College screens 100 staff and students in follow-up to earlier TB case on campus

  X-ray of human chest showing pulmonary tuberculosis

X-ray of human chest showing pulmonary tuberculosis


Three cases of tuberculosis have been identified at Dublin City University after students and staff were screened as part of an investigation into a case diagnosed earlier this year.

The HSE has confirmed about 100 students and staff were tested by public health officials in recent months after the earlier case was uncovered. Those tested had been in close contact with the original person diagnosed with the disease.

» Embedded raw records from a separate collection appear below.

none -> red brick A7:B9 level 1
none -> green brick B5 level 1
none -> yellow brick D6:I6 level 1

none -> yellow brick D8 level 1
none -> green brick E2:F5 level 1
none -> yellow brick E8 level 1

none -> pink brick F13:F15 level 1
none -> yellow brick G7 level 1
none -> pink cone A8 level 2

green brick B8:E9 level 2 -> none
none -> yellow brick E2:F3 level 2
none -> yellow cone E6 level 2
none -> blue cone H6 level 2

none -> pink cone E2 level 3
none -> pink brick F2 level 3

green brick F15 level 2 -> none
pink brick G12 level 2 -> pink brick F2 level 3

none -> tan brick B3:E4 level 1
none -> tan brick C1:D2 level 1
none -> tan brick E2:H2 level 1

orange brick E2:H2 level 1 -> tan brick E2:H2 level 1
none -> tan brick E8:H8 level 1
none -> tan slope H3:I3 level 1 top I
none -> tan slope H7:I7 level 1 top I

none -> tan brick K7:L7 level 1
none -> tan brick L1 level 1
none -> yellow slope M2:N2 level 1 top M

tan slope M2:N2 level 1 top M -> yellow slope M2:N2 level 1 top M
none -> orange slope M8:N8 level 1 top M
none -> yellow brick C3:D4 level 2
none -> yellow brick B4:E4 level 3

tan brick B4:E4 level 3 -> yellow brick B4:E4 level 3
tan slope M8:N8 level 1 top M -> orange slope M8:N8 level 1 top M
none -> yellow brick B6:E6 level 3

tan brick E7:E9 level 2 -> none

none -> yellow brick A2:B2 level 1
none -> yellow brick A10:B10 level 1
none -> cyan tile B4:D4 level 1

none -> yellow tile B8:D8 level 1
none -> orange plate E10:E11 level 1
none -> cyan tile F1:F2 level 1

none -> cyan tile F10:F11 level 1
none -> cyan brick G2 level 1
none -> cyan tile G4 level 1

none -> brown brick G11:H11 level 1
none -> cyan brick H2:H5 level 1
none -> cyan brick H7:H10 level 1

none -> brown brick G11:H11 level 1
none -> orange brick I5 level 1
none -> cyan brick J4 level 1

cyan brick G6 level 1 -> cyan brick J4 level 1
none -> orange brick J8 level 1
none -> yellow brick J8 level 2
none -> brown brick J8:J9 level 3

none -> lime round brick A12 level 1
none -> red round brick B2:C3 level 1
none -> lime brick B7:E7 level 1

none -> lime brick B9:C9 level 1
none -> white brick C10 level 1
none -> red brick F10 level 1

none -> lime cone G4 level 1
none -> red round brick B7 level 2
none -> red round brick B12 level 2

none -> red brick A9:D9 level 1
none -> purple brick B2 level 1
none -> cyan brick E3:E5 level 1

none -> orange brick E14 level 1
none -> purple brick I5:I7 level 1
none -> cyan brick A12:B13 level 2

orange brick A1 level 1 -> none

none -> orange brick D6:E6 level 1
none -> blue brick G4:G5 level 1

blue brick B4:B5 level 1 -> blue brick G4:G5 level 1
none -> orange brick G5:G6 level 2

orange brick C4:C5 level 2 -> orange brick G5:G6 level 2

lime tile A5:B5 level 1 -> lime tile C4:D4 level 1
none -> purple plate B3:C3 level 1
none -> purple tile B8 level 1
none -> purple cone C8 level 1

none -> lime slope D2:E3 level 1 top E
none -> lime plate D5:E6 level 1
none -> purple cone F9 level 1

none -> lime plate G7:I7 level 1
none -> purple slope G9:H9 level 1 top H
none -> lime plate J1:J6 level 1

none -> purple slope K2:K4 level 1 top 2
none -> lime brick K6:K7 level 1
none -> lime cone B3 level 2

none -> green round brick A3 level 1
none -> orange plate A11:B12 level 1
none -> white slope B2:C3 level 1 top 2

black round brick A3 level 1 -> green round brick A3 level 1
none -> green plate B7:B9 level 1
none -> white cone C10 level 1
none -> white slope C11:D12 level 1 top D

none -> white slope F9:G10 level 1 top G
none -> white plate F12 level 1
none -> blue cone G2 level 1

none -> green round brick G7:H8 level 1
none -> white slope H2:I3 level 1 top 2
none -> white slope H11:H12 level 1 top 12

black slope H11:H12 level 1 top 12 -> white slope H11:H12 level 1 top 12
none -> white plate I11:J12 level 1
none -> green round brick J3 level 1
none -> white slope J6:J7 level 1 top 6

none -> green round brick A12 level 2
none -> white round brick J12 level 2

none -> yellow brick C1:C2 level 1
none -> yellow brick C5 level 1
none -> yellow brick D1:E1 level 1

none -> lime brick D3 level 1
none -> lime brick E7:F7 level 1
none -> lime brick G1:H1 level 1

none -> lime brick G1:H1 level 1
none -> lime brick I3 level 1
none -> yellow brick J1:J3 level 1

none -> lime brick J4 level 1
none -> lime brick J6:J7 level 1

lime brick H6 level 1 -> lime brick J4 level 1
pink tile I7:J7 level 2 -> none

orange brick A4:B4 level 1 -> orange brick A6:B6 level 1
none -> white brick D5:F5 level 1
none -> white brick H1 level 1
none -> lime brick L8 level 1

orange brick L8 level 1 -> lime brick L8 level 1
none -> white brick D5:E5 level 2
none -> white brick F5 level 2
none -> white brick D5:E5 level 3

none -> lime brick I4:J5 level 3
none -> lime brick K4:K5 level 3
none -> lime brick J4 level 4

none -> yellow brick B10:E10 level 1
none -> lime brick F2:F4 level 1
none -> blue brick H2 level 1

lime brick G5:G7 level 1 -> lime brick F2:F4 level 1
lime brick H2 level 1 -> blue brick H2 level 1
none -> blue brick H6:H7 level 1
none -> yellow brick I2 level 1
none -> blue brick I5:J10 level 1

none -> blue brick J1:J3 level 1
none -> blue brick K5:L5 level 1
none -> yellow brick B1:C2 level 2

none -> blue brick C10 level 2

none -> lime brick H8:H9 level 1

Three people were found to have non-infectious TB and are being treated appropriately, according to a HSE spokesman, who said there was no ongoing testing in relation to the incident.

The continuation of screening over a number of months, as well as a perceived lack of information about the outbreak, were raised as concerns by some parents who contacted The Irish Times. However, the HSE emphasised yesterday that the screening process was now finished.

A spokesman said all those tested were provided with written and verbal information on the reason for testing by medical staff. In a separate occurrence in the college last year, two students were diagnosed with TB.

TB is a bacterial disease which usually infects the lungs but can affect other parts of the body including the bones, kidneys and lymph nodes. Both infectious and non-infectious strands of TB can be contracted.

Symptoms of infectious TB include fever, night sweats, weight loss and coughing blood. Another form of the disease, known as latent TB, usually does not present any symptoms.

Last year, figures for the Health Protection Surveillance Centre showed a record low in the number of TB cases in Ireland. There were 375 cases last year, compared to over 7,000 a year in the 1950s.